A B C
glucose -> 2 pyruvate -> 2 acetylCoA -> Kreb's cycle
A generates 2 ATP 2 NADH (cytoplasmic)
B generates 2 x 1NADH = 2 NADH
C generates 2 x (1 ATP, 1 FADH, 3 NADH) = 2 ATP 6 NADH 2 FADH2
Total 4 ATP 10 NADH 2 FADH2
For the mitochondria, "textbook" stoichiometries are:
ATP/2e ratio for NADH oxidation = 2.5
ATP/2e ratio for succinate oxidation (via FADH2) = 1.5
These are based on the following assumptions for H+/ATP and H+/2e ratios:
Complex I span 4H+/2e Complex II span 0H+/2e Complex III span 2H+/2e ( + 2 scalar H+/2e) Complex IV span 4H+/2e ( - 2 scalar H+/2e) ATP-synthase 3H+/ATP Transport of phosphate, and exchange of ADP/ATP- 1H+/ATP Total for ATP synthesis 4H+/ATP From this: NADH -> O2 10 H+/2e 10/4 = 2.5 ATP/NADH Succinate -> O2 6 H+/2e 6/4 = 1.5 ATP/FADH2
The main areas of uncertainty are the stoichiometry for the Complex I span, and the H+/ATP stoichiometry, which may not be integer. However, the textbook values are likely to be pretty close to the real values, and within the range of experimental uncertainty.

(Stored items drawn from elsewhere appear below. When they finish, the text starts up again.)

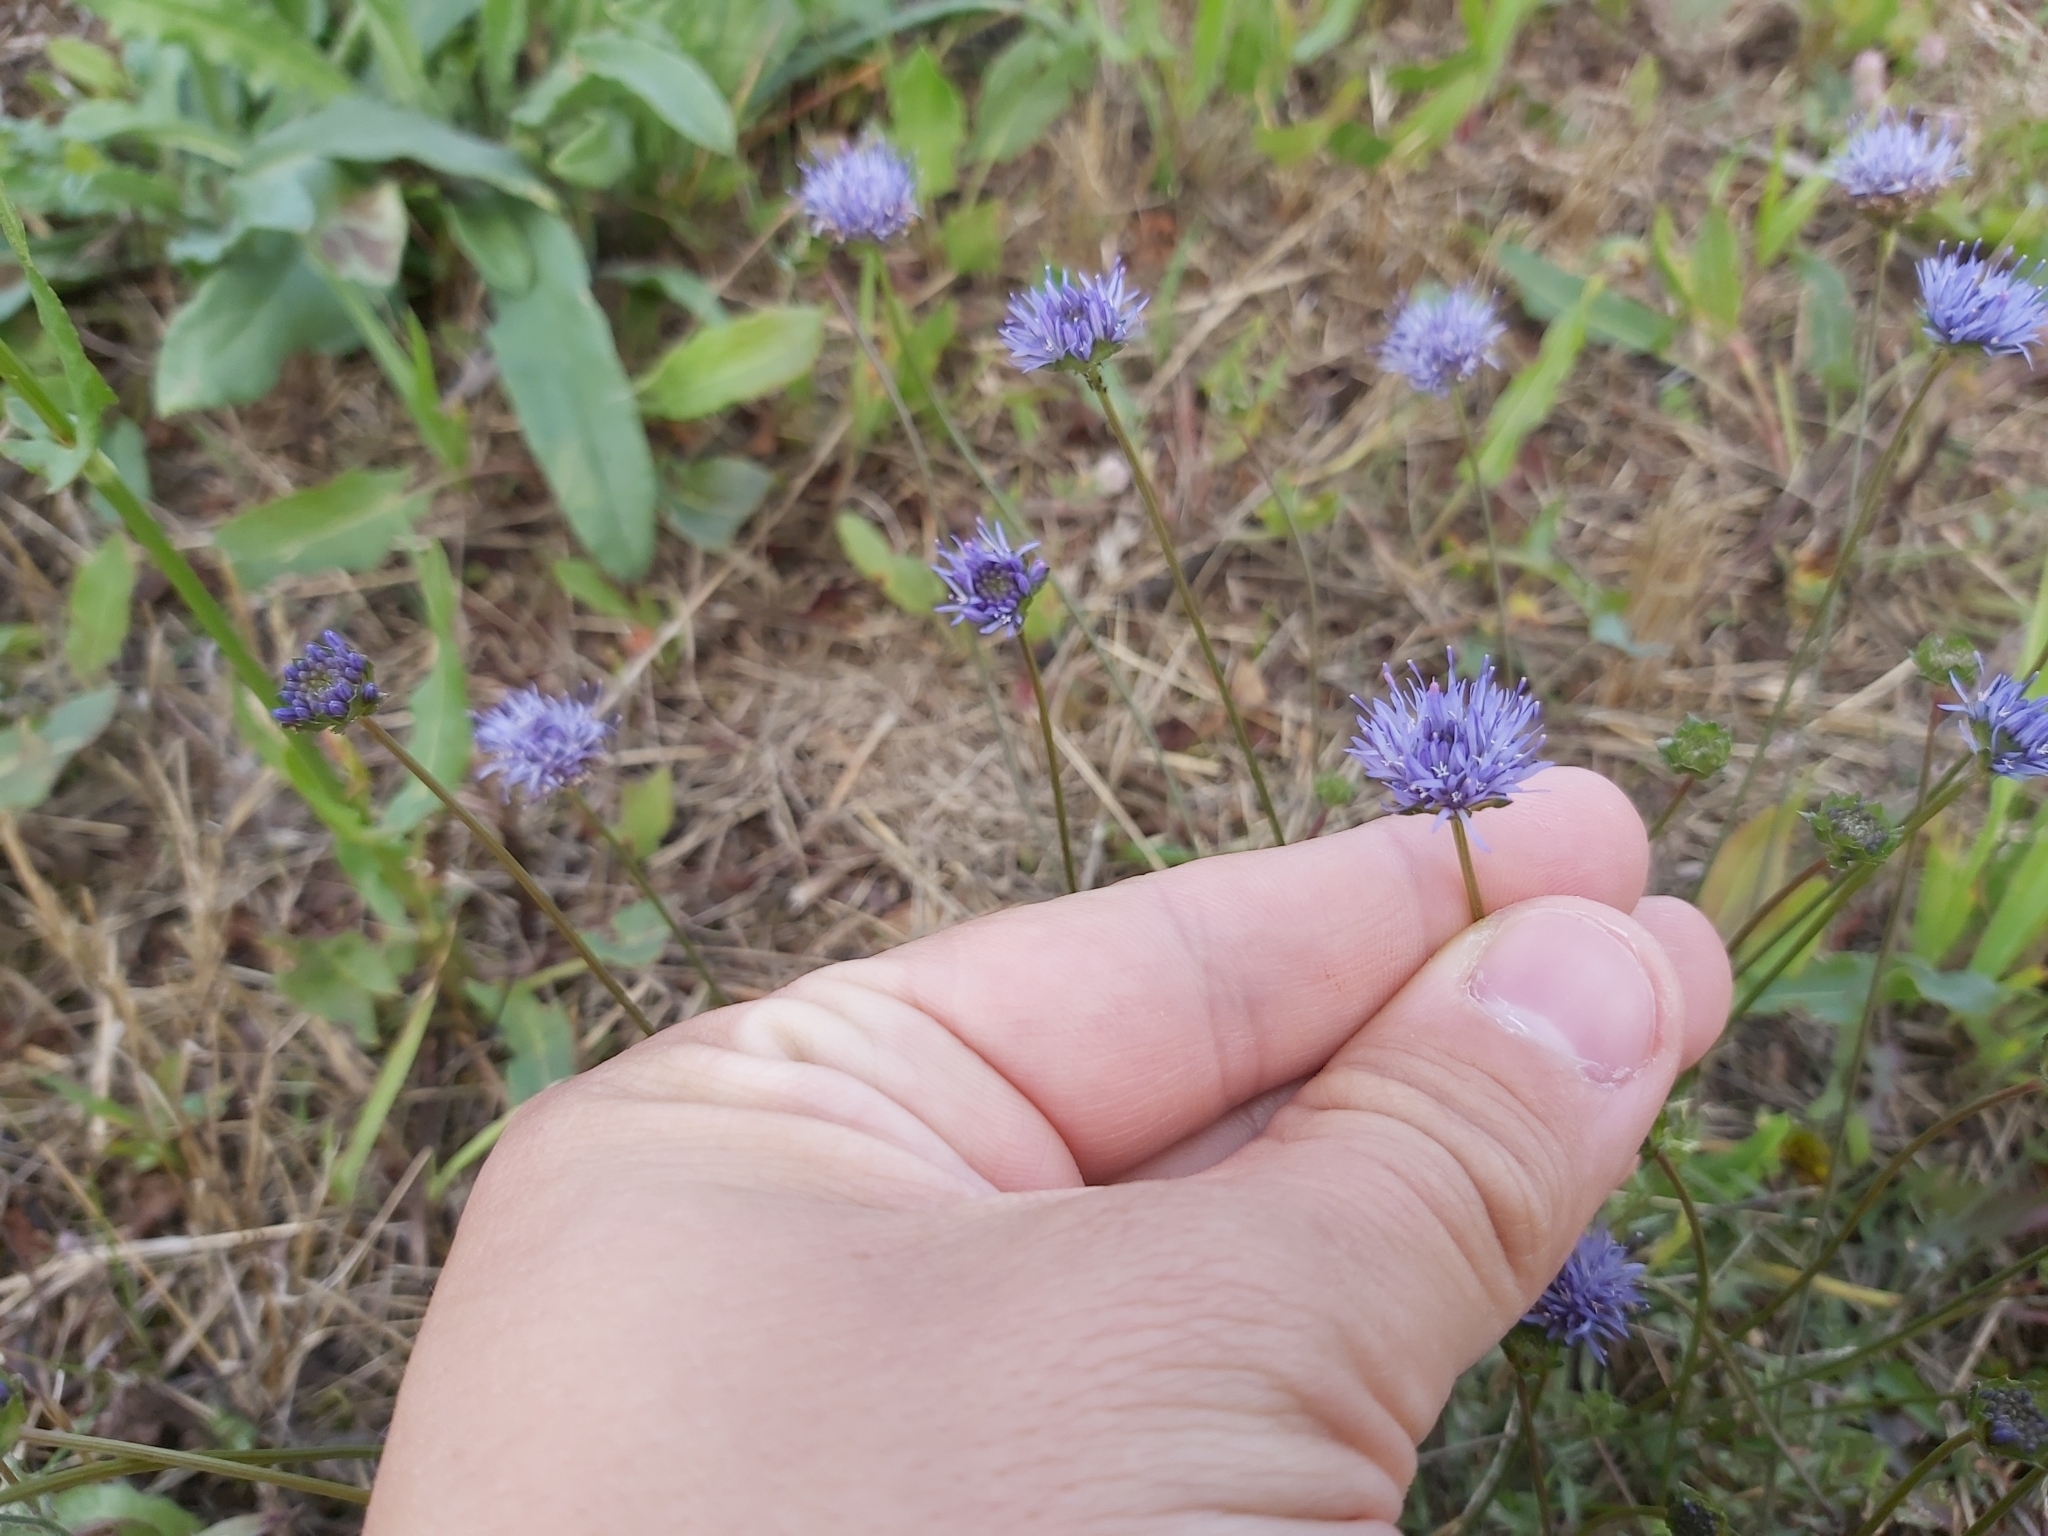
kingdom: Plantae
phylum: Tracheophyta
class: Magnoliopsida
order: Asterales
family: Campanulaceae
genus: Jasione
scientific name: Jasione montana
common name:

The yield of ATP from the cytoplasmic NADH depends on the pathway by which the reducing equivalents reach the respiratory chain, which is tissue dependent. If via the glutamate/aspartate shuttle, the yield is the same as the mitochondrial yield, minus 1 H+/NADH (or 0.25 ATP/NADH); if via dihydroxyacetone phosphate, the Complex I span is by-passed, losing 1 ATP/NADH.